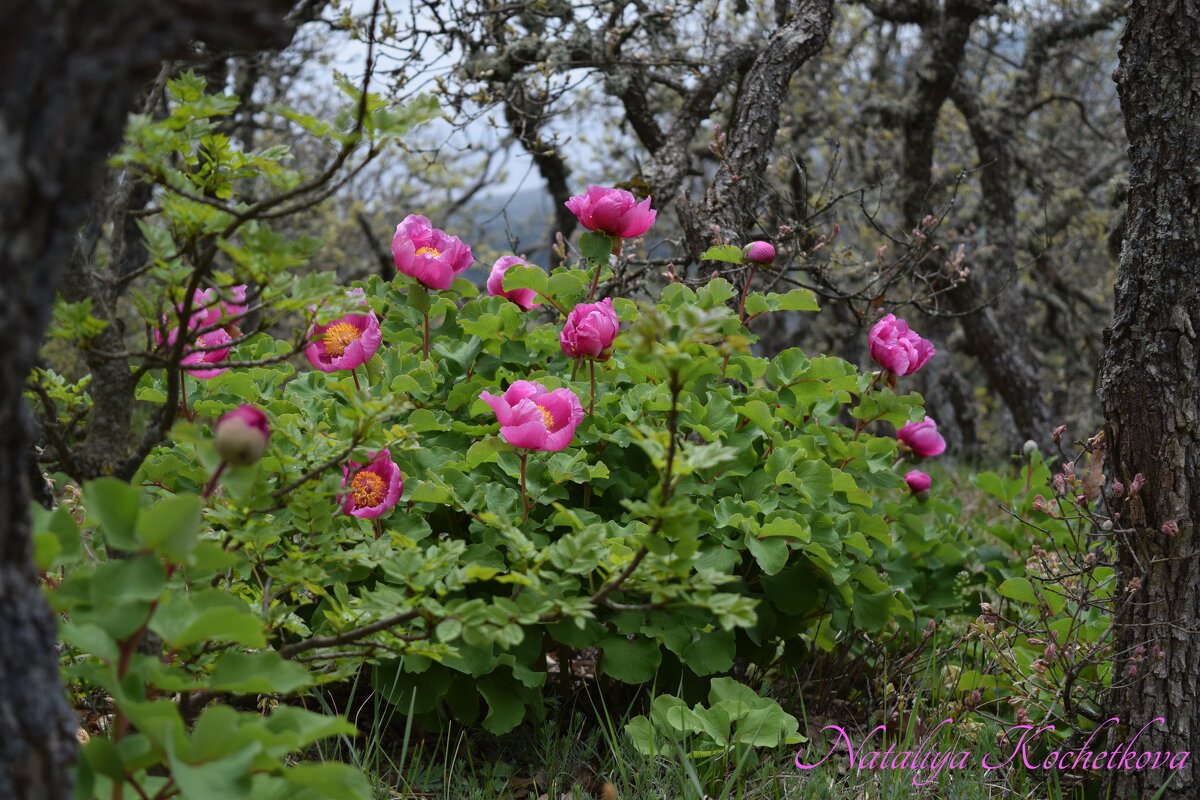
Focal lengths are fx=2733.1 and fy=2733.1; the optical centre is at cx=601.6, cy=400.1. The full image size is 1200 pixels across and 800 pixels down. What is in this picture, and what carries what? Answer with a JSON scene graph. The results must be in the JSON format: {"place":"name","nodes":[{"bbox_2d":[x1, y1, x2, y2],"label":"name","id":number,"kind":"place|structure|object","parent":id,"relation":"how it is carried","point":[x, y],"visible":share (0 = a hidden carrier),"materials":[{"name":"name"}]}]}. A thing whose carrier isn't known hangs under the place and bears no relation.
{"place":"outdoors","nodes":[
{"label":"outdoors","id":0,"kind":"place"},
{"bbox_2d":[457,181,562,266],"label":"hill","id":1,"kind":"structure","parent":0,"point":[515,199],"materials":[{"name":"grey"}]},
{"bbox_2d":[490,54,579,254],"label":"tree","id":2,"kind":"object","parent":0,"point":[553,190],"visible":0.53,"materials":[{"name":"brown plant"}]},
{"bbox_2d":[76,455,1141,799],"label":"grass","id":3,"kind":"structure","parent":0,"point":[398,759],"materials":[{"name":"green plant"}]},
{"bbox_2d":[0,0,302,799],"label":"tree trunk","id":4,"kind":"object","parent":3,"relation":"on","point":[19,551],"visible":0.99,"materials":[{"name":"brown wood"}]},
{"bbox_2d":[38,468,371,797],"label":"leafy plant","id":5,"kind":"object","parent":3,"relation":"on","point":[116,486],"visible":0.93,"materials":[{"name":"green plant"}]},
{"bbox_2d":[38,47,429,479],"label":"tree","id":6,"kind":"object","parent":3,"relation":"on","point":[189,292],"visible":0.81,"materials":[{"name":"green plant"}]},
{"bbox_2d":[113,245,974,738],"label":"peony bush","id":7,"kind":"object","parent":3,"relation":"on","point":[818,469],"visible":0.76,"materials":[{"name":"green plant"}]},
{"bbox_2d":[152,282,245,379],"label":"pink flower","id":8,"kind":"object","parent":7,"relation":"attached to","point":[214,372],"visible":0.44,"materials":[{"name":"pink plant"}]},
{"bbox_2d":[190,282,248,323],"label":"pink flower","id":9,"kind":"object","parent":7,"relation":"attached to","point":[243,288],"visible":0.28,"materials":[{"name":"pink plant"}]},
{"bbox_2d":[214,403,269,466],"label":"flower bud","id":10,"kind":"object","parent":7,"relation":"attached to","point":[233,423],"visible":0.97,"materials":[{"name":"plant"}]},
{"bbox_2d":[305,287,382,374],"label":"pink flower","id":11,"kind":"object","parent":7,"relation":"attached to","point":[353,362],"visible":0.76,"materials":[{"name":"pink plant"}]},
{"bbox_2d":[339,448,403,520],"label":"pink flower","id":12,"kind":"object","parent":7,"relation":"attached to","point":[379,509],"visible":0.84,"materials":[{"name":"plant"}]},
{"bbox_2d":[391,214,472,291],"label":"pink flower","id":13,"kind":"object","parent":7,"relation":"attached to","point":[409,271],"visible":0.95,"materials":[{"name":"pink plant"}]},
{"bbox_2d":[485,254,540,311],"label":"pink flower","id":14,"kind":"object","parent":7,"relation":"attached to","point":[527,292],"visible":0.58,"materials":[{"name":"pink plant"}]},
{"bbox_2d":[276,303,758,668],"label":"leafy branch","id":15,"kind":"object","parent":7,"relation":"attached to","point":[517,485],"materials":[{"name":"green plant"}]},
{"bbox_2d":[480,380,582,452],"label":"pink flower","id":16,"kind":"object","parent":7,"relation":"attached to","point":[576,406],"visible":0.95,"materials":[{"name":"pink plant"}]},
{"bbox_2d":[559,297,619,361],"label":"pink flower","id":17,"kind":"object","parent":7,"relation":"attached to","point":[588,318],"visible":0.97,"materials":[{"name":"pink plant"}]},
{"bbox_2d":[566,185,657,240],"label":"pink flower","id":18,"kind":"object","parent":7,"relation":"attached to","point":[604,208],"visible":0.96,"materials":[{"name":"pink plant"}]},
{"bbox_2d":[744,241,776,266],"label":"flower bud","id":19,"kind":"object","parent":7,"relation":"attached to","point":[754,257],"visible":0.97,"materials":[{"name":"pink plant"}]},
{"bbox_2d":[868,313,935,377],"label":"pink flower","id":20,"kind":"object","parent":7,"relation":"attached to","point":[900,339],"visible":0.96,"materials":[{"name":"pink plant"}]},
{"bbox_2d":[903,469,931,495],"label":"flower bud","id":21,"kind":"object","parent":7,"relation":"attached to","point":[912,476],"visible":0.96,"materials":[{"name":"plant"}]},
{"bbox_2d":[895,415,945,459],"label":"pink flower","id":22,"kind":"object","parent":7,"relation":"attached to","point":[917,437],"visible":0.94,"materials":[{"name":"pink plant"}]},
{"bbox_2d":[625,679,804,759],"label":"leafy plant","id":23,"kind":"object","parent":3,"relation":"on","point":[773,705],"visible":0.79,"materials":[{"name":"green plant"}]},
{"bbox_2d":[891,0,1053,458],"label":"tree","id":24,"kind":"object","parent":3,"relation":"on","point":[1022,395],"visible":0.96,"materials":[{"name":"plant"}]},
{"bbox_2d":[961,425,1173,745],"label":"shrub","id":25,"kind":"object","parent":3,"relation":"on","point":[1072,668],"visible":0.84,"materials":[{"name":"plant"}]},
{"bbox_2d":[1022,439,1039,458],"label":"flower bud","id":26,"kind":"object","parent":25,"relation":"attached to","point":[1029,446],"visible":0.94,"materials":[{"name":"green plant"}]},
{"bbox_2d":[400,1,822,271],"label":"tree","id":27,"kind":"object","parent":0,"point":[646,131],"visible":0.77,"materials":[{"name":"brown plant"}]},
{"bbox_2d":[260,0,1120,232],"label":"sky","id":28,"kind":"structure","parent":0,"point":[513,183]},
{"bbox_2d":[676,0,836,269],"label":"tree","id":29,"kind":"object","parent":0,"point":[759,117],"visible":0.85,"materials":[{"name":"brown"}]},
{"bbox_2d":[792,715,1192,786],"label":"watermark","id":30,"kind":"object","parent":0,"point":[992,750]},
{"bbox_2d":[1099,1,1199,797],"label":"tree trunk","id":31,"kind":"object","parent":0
——
→ Required work
Print the material above verbatim, no images.

→ Task answer
Focal lengths are fx=2733.1 and fy=2733.1; the optical centre is at cx=601.6, cy=400.1. The full image size is 1200 pixels across and 800 pixels down. What is in this picture, and what carries what? Answer with a JSON scene graph. The results must be in the JSON format: {"place":"name","nodes":[{"bbox_2d":[x1, y1, x2, y2],"label":"name","id":number,"kind":"place|structure|object","parent":id,"relation":"how it is carried","point":[x, y],"visible":share (0 = a hidden carrier),"materials":[{"name":"name"}]}]}. A thing whose carrier isn't known hangs under the place and bears no relation.
{"place":"outdoors","nodes":[
{"label":"outdoors","id":0,"kind":"place"},
{"bbox_2d":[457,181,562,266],"label":"hill","id":1,"kind":"structure","parent":0,"point":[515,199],"materials":[{"name":"grey"}]},
{"bbox_2d":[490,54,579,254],"label":"tree","id":2,"kind":"object","parent":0,"point":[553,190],"visible":0.53,"materials":[{"name":"brown plant"}]},
{"bbox_2d":[76,455,1141,799],"label":"grass","id":3,"kind":"structure","parent":0,"point":[398,759],"materials":[{"name":"green plant"}]},
{"bbox_2d":[0,0,302,799],"label":"tree trunk","id":4,"kind":"object","parent":3,"relation":"on","point":[19,551],"visible":0.99,"materials":[{"name":"brown wood"}]},
{"bbox_2d":[38,468,371,797],"label":"leafy plant","id":5,"kind":"object","parent":3,"relation":"on","point":[116,486],"visible":0.93,"materials":[{"name":"green plant"}]},
{"bbox_2d":[38,47,429,479],"label":"tree","id":6,"kind":"object","parent":3,"relation":"on","point":[189,292],"visible":0.81,"materials":[{"name":"green plant"}]},
{"bbox_2d":[113,245,974,738],"label":"peony bush","id":7,"kind":"object","parent":3,"relation":"on","point":[818,469],"visible":0.76,"materials":[{"name":"green plant"}]},
{"bbox_2d":[152,282,245,379],"label":"pink flower","id":8,"kind":"object","parent":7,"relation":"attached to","point":[214,372],"visible":0.44,"materials":[{"name":"pink plant"}]},
{"bbox_2d":[190,282,248,323],"label":"pink flower","id":9,"kind":"object","parent":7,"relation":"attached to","point":[243,288],"visible":0.28,"materials":[{"name":"pink plant"}]},
{"bbox_2d":[214,403,269,466],"label":"flower bud","id":10,"kind":"object","parent":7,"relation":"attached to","point":[233,423],"visible":0.97,"materials":[{"name":"plant"}]},
{"bbox_2d":[305,287,382,374],"label":"pink flower","id":11,"kind":"object","parent":7,"relation":"attached to","point":[353,362],"visible":0.76,"materials":[{"name":"pink plant"}]},
{"bbox_2d":[339,448,403,520],"label":"pink flower","id":12,"kind":"object","parent":7,"relation":"attached to","point":[379,509],"visible":0.84,"materials":[{"name":"plant"}]},
{"bbox_2d":[391,214,472,291],"label":"pink flower","id":13,"kind":"object","parent":7,"relation":"attached to","point":[409,271],"visible":0.95,"materials":[{"name":"pink plant"}]},
{"bbox_2d":[485,254,540,311],"label":"pink flower","id":14,"kind":"object","parent":7,"relation":"attached to","point":[527,292],"visible":0.58,"materials":[{"name":"pink plant"}]},
{"bbox_2d":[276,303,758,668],"label":"leafy branch","id":15,"kind":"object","parent":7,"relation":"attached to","point":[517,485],"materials":[{"name":"green plant"}]},
{"bbox_2d":[480,380,582,452],"label":"pink flower","id":16,"kind":"object","parent":7,"relation":"attached to","point":[576,406],"visible":0.95,"materials":[{"name":"pink plant"}]},
{"bbox_2d":[559,297,619,361],"label":"pink flower","id":17,"kind":"object","parent":7,"relation":"attached to","point":[588,318],"visible":0.97,"materials":[{"name":"pink plant"}]},
{"bbox_2d":[566,185,657,240],"label":"pink flower","id":18,"kind":"object","parent":7,"relation":"attached to","point":[604,208],"visible":0.96,"materials":[{"name":"pink plant"}]},
{"bbox_2d":[744,241,776,266],"label":"flower bud","id":19,"kind":"object","parent":7,"relation":"attached to","point":[754,257],"visible":0.97,"materials":[{"name":"pink plant"}]},
{"bbox_2d":[868,313,935,377],"label":"pink flower","id":20,"kind":"object","parent":7,"relation":"attached to","point":[900,339],"visible":0.96,"materials":[{"name":"pink plant"}]},
{"bbox_2d":[903,469,931,495],"label":"flower bud","id":21,"kind":"object","parent":7,"relation":"attached to","point":[912,476],"visible":0.96,"materials":[{"name":"plant"}]},
{"bbox_2d":[895,415,945,459],"label":"pink flower","id":22,"kind":"object","parent":7,"relation":"attached to","point":[917,437],"visible":0.94,"materials":[{"name":"pink plant"}]},
{"bbox_2d":[625,679,804,759],"label":"leafy plant","id":23,"kind":"object","parent":3,"relation":"on","point":[773,705],"visible":0.79,"materials":[{"name":"green plant"}]},
{"bbox_2d":[891,0,1053,458],"label":"tree","id":24,"kind":"object","parent":3,"relation":"on","point":[1022,395],"visible":0.96,"materials":[{"name":"plant"}]},
{"bbox_2d":[961,425,1173,745],"label":"shrub","id":25,"kind":"object","parent":3,"relation":"on","point":[1072,668],"visible":0.84,"materials":[{"name":"plant"}]},
{"bbox_2d":[1022,439,1039,458],"label":"flower bud","id":26,"kind":"object","parent":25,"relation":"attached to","point":[1029,446],"visible":0.94,"materials":[{"name":"green plant"}]},
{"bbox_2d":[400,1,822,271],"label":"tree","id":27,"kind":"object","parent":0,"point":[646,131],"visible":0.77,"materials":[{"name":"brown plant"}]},
{"bbox_2d":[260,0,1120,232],"label":"sky","id":28,"kind":"structure","parent":0,"point":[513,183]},
{"bbox_2d":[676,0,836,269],"label":"tree","id":29,"kind":"object","parent":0,"point":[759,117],"visible":0.85,"materials":[{"name":"brown"}]},
{"bbox_2d":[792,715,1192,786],"label":"watermark","id":30,"kind":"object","parent":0,"point":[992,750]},
{"bbox_2d":[1099,1,1199,797],"label":"tree trunk","id":31,"kind":"object","parent":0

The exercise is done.